Stored data:

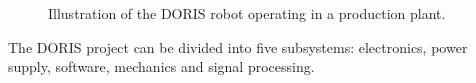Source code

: \documentclass{ifacconf}
\begin{document}
\begin{figure}[ht]
\centering
{}
\vspace{-.1cm}
\caption{Illustration of the DORIS robot operating in a production plant.}\vspace{-0.25cm}
\label{fig:DORIS-overview}
\end{figure}

The DORIS project can be divided into five subsystems: electronics, power
supply, software, mechanics and signal processing.


\end{document}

Exercise goal: Only the lines from the start of the records through the line containing "supply, software, mechanics" should be repeated, word for word, with the pictures left out.

Task solution:
Source code

: \documentclass{ifacconf}
\begin{document}
\begin{figure}[ht]
\centering
{}
\vspace{-.1cm}
\caption{Illustration of the DORIS robot operating in a production plant.}\vspace{-0.25cm}
\label{fig:DORIS-overview}
\end{figure}

The DORIS project can be divided into five subsystems: electronics, power
supply, software, mechanics and signal processing.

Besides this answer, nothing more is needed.